Switch to the Summary tab and scroll down to the Top Loops/Functions with FPU Usage by CPU Time section:

Observe the CPU Time and Vector Instruction Set columns.

Consider the performance difference between the generic and the native binary. Decide whether it makes sense to compile a portable binary with multiple code paths.

NOTE:

This sample application was auto-vectorized by the compiler. To investigate vectorization opportunities in your application in depth, use Intel® Advisor.

Compile Portable Binary

If the comparison between the generic and native binary shows a performance improvement, for example, if the CPU Time was improved, consider compiling a portable binary.

Compile the portable binary with the Intel® DPC++/C++ Compiler

Use the -ax (/Qax for Windows) option to instruct the compiler to generate multiple feature-specific auto-dispatch code paths for Intel processors.

Compile the fma_portable binary with the -ax option:

icx -g -O3 -debug inline-debug-info -axCOMMON-AVX512,CORE-AVX2,AVX,SSE4.2,TREMONT,ICELAKE-SERVER fma.c -o fma_portable

Refer to the -ax option help page for the list of supported architectures.

Compile the portable binary with the GNU Compiler Collection

Compare the results for generic and native binaries. If the CPU Time was improved and an additional Vector Instruction Set was utilized for a specific function in the native binary result, then add the target_clones attribute to this function.

If the function calls other functions, consider adding the flatten attribute to force inlining, since the target_clones attribute is not recursive.

Copy the contents of the fma.c source file to a new file, fma_portable.c, and add the TARGET_CLONE preprocessor macro:

#define TARGET_CLONES __attribute__((flatten,target_clones("default,sse4.2,avx,"\
    "avx2,avx512f,arch=skylake,arch=tremont,arch=skylake-avx512,"\
    "arch=cascadelake,arch=cooperlake,arch=tigerlake,arch=icelake-server")))

Refer to the x86 Options page of the GCC manual for the list of supported architectures.

Multiple versions of a function will increase the binary size. Consider the trade-off between performance improvement for each target and code size. Collecting and comparing VTune Profiler results enables you to make data-driven decisions to apply the TARGET_CLONES macro only to the functions that will run faster with new instructions.
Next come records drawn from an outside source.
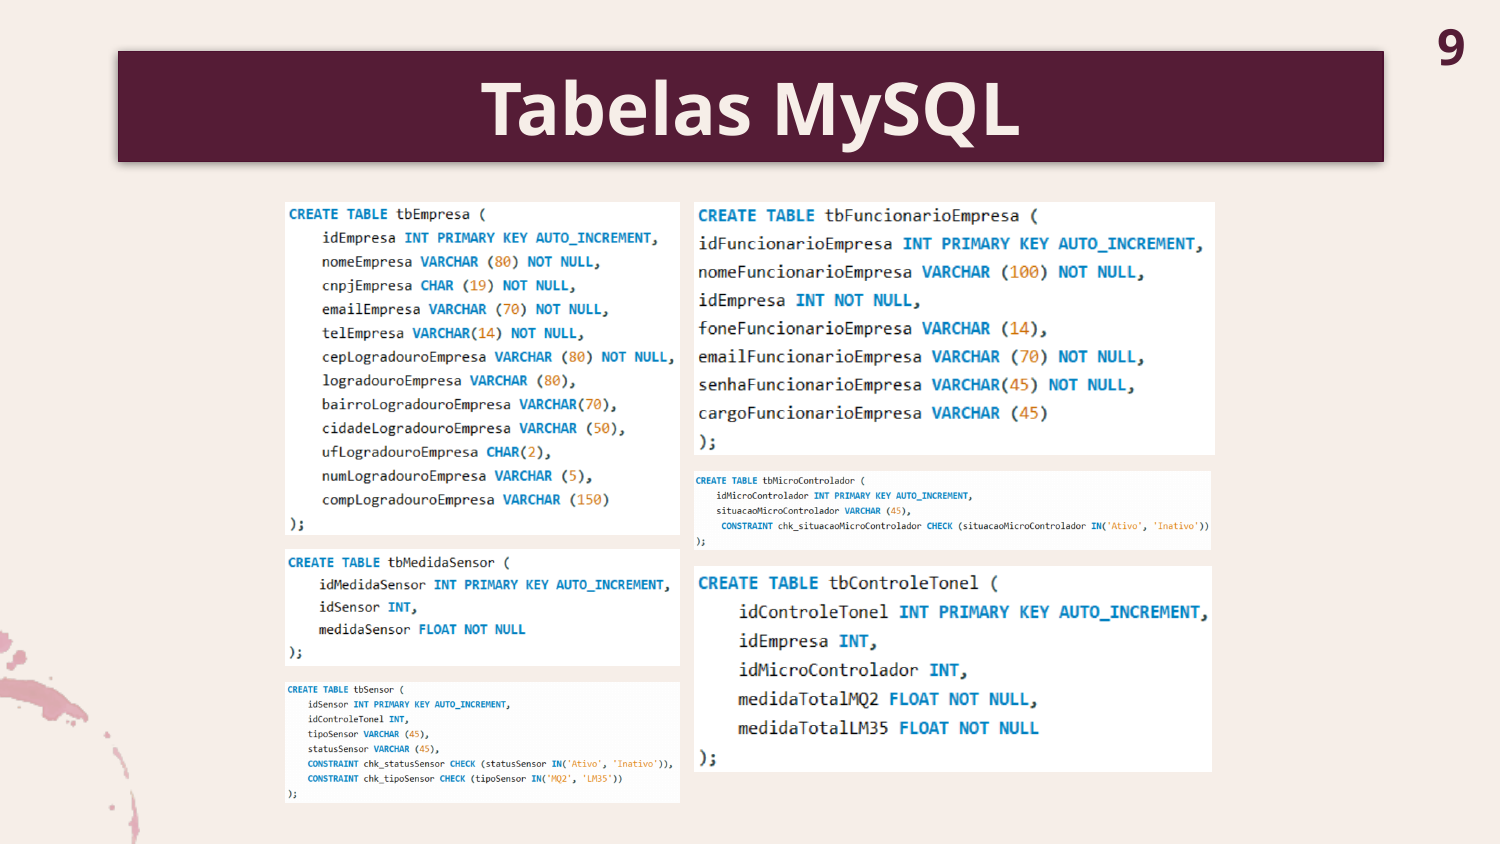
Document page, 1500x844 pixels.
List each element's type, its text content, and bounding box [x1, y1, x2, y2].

text_box [0, 618, 197, 844]
text_box [284, 202, 1216, 803]
text_box 9 [1402, 0, 1500, 91]
title Tabelas MySQL [118, 51, 1384, 162]
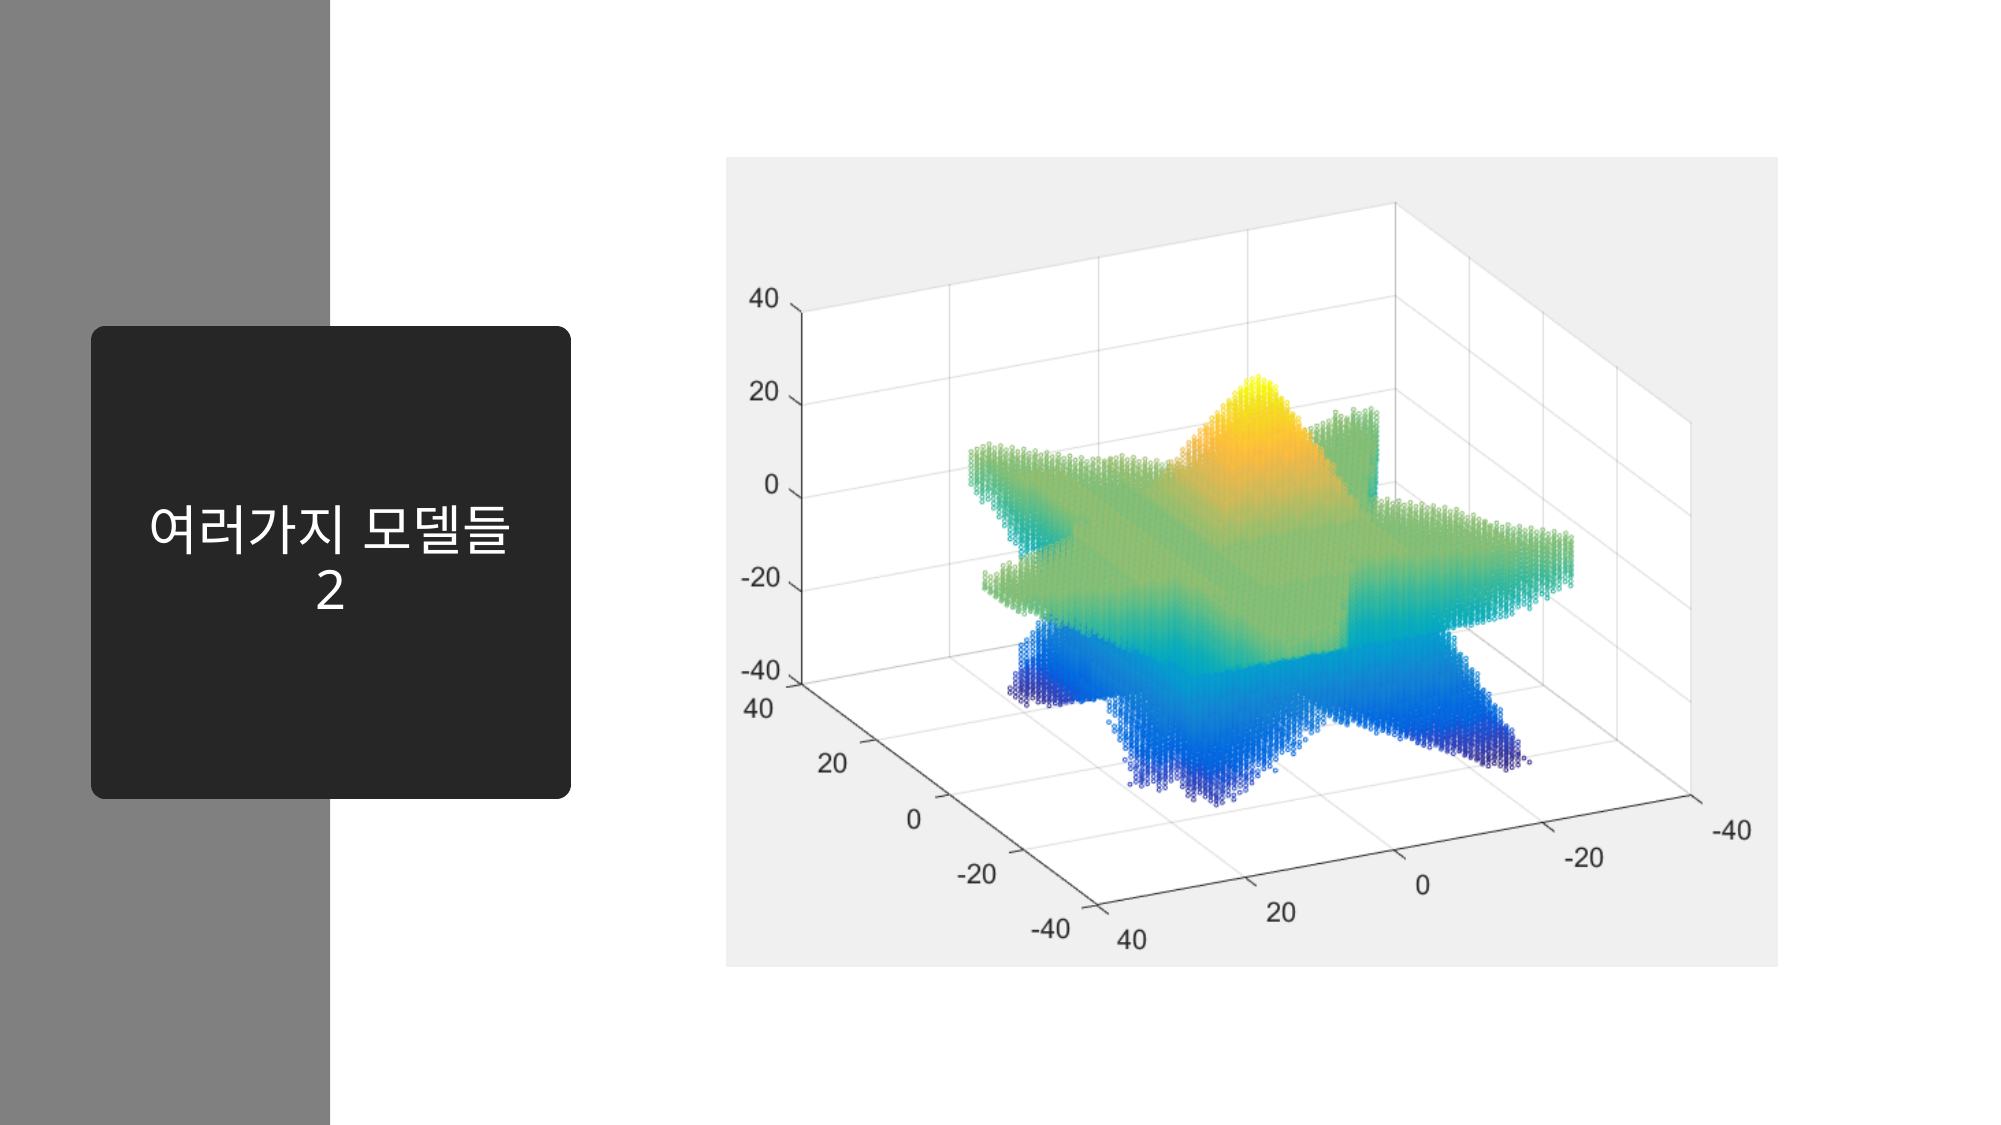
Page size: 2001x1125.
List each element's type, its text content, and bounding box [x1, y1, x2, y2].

title 여러가지 모델들 2 [105, 340, 557, 785]
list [726, 157, 1778, 967]
text_box [0, 0, 331, 1125]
Add the TARGET_CLONES macro before the my_fma function definition and init functions and save the changes to fma_portable.c:

TARGET_CLONES
void my_fma(float *a, float *b, float *c, const int size)

Compile the fma_portable binary:

gcc -g -O3 fma_portable.c -o fma_portable

Compare Portable and Native Binaries

To compare the performance of portable and optimized binaries, collect the HPC Performance Characterization data for the fma_portable binary:

vtune -c hpc-performance -r fma_portable_hpc ./fma_portable

The output of this analysis includes the following data:

Vectorization: 100.0% of Packed FP Operations    
Instruction Mix        
  SP FLOPs: 6.9% of uOps            
   Packed: 100.0% from SP FP                
    128-bit: 66.7% from SP FP                
    256-bit: 33.3% from SP FP            
   Scalar: 0.0% from SP FP

Open the comparison in VTune Profiler GUI:

vtune-gui fma_portable_hpc fma_native_hpc

As a result, the portable binary uses the highest instruction set extension available and demonstrates optimal performance on the target system.